Tip for PHP sites: disable HEAD

[Moonchild]

Just a tip I want to throw out there for PHP driven sites.

Since there are these days some extremely aggressive web crawlers out there that launch multiple concurrent VM instances to crawl (e.g. DigitalOcean droplets), that rapid-fire requests to websites to crawl them (including fora), it can lead to (effectively distributed) denial of service for regular users. Why? Because these crawlers are designed to index first the URLs that are valid/available by spidering over pages, using HEAD requests.
For PHP (and any other server-side processed scripting), HEAD requests are disastrous because all they do is cause the script processor to do work while the result of the request is never sent or used.

Recently, this very forum came under extremely heavy load because of this bad practice (by a bot called crazywebcrawler) launching so many requests that the server load skyrocketed to 70+ (in case you don't know, that is the number of full-load cores that would be needed to process the tasks without delay). After blocking DigitalOcean as a whole to stop the DDoS I looked into the cause, found this behavior, and instated the following to disable HEAD requests in nginx (inside the .php block):

Code: Select all

    location ~ ^(.+\.php)(.*)$ {
        if ($request_method = HEAD ) {
                # refuse HEAD requests since they cause PHP processing without benefit.
                return 405;
        }
        *** any other fastcgi parameters you need to pass php to the processor ***
    }

If you run a PHP-driven site or other site with server-side scripting, I strongly suggest you do the same for requests to .php (and .asp cgi and similar server-processed scripting extensions) to prevent this kind of abuse/overload.

[John connor]

I've been blocking anything not related to Get or Post since I made my sites. I also used ZBblock, but Zap has been absent from that project so I now use CIDRAM which you can find at Github and talked about here: http://www.spambotsecurity.com/forum/

I block many, many, MANY web hosts in CloudFlare and in CIDRAM including Tor. Many VPNs are blocked, etc. No real reason to hide your IP to me and I provide TLS end to end anyway.

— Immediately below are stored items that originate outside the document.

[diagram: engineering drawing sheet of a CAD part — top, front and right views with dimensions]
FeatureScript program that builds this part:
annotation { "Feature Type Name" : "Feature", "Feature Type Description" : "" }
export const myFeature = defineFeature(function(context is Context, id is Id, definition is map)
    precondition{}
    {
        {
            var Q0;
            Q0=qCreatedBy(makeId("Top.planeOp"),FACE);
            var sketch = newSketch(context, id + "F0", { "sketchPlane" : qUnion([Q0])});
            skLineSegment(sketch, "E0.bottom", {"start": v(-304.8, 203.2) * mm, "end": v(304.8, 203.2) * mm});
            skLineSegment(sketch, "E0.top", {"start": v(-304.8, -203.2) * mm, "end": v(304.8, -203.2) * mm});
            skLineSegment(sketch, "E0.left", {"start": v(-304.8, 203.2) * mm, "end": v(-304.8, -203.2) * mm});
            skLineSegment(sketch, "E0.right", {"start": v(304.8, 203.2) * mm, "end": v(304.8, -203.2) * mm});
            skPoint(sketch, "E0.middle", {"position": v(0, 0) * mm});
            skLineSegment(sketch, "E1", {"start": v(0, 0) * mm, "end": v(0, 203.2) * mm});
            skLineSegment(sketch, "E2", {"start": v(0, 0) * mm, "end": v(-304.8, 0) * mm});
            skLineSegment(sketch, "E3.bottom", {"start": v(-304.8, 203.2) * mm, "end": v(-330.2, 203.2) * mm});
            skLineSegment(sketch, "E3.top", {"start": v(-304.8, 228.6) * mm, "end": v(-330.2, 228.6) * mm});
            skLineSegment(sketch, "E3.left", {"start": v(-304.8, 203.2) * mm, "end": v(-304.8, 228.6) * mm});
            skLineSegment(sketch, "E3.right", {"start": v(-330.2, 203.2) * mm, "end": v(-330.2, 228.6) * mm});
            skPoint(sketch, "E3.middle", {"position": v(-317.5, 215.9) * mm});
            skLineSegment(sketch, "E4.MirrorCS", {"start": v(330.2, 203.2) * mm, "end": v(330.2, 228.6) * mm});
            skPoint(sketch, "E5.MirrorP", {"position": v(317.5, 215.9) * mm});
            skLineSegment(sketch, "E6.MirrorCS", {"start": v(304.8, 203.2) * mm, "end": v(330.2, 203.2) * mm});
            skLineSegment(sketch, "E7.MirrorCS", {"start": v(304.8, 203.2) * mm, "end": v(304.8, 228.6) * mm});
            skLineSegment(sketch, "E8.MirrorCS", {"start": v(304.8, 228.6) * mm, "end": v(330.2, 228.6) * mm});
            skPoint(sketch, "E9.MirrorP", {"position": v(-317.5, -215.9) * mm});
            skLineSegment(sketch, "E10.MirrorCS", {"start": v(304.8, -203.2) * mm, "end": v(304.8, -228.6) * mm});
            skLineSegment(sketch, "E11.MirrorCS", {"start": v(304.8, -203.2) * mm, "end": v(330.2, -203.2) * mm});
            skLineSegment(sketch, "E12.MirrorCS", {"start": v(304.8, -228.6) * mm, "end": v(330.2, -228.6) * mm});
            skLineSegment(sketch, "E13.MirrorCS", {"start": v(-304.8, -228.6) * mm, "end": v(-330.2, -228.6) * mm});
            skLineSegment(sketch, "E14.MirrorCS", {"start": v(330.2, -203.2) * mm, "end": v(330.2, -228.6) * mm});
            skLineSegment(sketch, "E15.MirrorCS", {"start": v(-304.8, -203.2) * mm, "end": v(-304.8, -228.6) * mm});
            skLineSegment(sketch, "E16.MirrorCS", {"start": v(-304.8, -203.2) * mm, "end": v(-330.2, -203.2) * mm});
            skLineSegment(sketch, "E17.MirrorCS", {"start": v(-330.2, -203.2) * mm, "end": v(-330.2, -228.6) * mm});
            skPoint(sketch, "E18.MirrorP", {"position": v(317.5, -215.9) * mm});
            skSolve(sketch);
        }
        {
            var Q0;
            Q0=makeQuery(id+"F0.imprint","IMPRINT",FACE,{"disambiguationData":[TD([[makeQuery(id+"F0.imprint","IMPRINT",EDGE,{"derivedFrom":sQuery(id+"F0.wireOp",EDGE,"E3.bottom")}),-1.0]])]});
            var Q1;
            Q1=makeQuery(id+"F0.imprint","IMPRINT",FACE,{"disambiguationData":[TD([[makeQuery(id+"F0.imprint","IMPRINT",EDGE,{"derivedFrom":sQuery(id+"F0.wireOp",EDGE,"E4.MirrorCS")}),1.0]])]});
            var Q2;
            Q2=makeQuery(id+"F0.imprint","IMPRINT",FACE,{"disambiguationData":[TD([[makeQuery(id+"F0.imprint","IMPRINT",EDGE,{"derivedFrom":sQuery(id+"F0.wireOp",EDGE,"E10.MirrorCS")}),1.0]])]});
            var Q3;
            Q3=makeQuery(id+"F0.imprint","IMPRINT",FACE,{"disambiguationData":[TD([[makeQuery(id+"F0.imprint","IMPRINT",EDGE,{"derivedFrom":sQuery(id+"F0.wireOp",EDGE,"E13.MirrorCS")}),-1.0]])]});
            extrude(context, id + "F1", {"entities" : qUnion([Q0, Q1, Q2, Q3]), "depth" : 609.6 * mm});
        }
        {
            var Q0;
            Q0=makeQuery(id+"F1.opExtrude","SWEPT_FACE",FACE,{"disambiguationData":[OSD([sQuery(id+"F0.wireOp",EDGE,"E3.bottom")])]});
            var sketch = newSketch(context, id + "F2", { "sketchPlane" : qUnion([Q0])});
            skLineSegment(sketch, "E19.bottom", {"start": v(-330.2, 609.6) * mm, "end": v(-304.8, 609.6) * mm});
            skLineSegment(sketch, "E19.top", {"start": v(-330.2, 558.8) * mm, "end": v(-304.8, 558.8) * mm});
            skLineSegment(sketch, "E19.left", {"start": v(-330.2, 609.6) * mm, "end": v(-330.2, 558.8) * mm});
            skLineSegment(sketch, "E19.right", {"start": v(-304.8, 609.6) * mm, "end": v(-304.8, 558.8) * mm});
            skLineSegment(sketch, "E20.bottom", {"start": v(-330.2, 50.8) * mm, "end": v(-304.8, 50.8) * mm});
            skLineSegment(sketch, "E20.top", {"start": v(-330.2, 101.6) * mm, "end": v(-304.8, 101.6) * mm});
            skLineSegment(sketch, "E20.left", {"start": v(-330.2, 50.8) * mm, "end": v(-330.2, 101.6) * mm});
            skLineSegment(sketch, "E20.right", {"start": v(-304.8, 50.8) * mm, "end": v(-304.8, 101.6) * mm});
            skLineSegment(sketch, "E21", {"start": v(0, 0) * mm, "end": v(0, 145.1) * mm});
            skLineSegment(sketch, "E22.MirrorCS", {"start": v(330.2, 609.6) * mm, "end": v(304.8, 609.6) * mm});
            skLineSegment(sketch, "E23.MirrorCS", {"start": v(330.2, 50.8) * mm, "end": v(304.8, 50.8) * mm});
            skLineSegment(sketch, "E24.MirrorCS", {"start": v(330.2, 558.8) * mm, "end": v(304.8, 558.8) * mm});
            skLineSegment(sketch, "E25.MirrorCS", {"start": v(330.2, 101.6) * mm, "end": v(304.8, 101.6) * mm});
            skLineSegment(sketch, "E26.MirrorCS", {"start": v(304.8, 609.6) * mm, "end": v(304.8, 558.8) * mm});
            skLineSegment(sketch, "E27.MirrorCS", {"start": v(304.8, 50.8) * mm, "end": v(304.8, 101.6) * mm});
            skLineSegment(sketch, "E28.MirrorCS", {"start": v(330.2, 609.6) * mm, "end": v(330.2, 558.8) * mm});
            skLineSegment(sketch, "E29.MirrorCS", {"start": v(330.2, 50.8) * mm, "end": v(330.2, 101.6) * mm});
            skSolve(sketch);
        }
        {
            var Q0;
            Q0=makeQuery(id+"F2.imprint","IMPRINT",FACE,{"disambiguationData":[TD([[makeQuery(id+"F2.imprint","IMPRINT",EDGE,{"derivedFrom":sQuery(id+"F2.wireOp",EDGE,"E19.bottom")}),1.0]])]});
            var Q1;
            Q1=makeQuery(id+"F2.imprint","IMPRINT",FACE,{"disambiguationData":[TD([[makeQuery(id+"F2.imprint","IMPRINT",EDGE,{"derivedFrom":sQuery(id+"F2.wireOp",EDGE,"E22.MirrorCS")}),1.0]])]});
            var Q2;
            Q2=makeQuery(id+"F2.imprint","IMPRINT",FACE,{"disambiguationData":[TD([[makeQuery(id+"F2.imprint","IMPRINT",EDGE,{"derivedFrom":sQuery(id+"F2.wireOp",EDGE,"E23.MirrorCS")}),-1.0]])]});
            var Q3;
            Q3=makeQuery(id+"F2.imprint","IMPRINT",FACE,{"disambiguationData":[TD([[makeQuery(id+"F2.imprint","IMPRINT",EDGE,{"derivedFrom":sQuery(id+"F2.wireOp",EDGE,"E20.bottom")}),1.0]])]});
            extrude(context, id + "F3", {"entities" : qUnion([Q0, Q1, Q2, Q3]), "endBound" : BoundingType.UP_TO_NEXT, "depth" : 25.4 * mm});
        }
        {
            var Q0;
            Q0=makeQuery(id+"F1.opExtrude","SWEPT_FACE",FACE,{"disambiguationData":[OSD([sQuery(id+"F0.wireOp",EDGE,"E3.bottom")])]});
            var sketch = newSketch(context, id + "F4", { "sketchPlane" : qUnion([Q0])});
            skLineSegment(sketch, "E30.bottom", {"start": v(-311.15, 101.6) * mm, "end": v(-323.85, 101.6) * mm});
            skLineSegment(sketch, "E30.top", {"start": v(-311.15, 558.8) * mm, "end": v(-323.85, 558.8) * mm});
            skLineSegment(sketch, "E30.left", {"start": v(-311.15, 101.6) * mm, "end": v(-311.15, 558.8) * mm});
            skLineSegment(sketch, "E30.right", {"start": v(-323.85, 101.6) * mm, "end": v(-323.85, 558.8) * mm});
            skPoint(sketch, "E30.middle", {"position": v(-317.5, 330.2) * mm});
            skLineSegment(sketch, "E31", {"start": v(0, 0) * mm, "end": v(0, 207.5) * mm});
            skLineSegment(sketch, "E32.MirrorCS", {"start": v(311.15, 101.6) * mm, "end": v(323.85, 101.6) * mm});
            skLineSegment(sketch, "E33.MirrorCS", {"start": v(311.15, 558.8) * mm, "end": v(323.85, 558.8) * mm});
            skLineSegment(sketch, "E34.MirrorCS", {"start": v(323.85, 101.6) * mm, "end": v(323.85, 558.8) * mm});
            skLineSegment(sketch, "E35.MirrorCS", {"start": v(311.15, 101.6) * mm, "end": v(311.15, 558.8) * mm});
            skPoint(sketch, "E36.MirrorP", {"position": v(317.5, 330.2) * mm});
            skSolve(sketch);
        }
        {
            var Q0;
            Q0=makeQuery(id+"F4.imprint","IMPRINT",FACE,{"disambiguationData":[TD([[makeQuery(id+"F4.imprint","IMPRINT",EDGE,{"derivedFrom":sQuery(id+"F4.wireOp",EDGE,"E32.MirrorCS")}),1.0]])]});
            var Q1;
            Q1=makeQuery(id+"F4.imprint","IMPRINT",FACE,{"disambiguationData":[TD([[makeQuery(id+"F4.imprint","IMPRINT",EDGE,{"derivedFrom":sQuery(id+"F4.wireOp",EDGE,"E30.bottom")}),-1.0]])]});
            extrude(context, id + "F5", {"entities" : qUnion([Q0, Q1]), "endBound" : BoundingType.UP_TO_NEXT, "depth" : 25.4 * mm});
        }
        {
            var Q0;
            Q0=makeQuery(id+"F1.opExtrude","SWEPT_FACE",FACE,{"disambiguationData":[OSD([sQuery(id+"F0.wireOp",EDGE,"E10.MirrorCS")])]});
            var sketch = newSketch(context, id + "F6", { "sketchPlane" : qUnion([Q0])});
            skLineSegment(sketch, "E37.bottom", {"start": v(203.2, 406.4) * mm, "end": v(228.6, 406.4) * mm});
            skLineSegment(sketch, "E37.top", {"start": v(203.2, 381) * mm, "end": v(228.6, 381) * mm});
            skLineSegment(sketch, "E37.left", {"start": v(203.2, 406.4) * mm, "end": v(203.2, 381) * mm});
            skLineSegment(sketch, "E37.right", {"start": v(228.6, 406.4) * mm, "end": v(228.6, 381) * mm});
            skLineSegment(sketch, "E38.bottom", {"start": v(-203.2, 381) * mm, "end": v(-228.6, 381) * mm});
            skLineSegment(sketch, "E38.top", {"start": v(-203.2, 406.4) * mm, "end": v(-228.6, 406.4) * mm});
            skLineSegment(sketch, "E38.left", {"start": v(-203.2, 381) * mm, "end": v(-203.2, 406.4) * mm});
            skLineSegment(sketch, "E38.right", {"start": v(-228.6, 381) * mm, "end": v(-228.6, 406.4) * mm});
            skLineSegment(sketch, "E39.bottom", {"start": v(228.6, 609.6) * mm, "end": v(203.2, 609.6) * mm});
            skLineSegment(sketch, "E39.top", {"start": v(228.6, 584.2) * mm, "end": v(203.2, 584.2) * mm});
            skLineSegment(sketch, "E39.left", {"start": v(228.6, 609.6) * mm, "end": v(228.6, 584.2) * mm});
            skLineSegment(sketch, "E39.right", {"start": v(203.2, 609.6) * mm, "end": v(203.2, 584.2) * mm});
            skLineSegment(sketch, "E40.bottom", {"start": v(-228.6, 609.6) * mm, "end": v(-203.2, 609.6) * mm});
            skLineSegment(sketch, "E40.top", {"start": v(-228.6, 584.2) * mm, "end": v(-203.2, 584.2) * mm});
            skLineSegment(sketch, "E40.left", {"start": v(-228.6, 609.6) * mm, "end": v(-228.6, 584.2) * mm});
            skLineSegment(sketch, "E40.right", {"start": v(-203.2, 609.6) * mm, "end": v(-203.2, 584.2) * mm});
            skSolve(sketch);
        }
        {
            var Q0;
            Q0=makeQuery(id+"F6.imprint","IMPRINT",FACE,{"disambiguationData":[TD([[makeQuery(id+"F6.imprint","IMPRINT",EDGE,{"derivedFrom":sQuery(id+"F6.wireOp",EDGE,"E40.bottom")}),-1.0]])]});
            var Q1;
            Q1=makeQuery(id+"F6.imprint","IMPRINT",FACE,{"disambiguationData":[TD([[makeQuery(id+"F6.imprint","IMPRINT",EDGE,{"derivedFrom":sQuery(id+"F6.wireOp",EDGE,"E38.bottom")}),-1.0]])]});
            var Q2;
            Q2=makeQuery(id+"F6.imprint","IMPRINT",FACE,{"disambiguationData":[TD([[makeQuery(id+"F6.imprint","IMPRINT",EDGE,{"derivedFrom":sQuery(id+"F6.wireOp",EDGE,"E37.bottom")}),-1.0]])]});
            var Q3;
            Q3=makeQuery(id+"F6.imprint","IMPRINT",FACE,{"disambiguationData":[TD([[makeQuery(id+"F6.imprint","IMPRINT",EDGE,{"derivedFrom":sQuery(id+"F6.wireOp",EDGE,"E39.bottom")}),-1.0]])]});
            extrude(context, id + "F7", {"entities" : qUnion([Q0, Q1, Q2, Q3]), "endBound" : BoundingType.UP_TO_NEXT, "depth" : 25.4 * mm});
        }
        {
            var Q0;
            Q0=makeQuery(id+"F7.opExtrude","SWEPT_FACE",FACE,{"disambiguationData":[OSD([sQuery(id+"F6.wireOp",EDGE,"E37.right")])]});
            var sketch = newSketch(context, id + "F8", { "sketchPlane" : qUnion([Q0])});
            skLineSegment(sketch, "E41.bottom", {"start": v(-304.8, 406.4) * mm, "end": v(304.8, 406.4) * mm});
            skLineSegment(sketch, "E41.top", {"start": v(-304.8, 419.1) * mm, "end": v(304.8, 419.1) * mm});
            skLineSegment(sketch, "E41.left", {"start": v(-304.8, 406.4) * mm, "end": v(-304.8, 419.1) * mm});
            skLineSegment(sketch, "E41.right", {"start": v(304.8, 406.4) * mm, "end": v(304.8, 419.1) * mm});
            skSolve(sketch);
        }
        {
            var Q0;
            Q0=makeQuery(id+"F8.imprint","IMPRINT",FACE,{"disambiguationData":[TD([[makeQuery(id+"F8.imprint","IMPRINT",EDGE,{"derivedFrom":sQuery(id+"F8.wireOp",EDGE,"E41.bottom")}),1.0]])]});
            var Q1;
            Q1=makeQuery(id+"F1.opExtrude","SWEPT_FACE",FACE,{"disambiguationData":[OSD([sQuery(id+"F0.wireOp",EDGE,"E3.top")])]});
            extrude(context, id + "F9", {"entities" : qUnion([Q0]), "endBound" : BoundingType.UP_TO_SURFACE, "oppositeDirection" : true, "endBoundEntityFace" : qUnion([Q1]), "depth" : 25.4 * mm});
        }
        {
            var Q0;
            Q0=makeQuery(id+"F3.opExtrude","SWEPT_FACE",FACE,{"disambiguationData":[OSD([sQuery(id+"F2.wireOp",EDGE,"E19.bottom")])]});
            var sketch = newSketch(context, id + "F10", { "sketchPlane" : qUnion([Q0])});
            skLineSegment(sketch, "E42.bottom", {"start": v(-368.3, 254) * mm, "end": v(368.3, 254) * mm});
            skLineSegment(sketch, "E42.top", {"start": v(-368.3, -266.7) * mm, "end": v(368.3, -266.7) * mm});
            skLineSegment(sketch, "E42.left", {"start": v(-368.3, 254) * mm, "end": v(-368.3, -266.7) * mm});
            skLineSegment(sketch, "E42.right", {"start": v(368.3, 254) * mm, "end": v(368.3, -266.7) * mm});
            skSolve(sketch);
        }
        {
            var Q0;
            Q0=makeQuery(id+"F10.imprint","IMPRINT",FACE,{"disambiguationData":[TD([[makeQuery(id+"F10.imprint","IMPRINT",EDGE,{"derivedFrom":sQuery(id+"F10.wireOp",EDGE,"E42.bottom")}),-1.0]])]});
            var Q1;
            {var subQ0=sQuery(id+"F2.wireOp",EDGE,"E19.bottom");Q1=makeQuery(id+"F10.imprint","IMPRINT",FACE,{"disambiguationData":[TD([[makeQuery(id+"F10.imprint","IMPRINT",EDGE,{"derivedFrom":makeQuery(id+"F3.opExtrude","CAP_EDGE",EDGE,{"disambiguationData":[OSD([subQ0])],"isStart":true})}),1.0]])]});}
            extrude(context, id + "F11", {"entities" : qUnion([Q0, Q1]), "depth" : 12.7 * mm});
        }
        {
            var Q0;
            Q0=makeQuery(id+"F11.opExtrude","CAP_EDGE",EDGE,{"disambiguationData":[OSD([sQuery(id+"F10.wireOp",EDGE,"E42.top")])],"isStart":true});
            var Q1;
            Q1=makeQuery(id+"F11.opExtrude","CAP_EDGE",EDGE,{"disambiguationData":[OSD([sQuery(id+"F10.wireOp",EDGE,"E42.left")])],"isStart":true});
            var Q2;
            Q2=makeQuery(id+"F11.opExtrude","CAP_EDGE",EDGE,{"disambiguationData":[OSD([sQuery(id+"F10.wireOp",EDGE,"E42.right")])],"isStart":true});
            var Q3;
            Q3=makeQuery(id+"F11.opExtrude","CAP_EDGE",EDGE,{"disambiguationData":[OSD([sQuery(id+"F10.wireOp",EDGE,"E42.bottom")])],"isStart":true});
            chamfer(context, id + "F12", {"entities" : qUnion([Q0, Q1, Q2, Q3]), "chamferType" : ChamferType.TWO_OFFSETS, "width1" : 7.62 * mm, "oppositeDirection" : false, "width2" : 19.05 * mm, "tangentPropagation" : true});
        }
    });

I would also look at Ninja Firewall.

An easy way to deploy this is via htaccess.

Code: Select all

RewriteEngine on
RewriteCond %{REQUEST_METHOD} ^(TRACE|TRACK|OPTIONS|HEAD)
RewriteRule .* - [F]

[Moonchild]

Off-topic:
There are many good and legitimate reasons why people wanting to browse the web use a VPN, proxy, or have their traffic otherwise come from a datacenter.
I use a VPN all the time when I'm on the road. Not because I want to hide my IP but because I don't trust the local access point (often wireless hotspots. Even if encrypted it's still going to be operated by someone you have to trust implicitly)
This is a tip to counter "grey area" use and potential DoS from it without locking down your websites -- let's not let this thread end up being a discussion about "the evil net and what you should do to censor its traffic".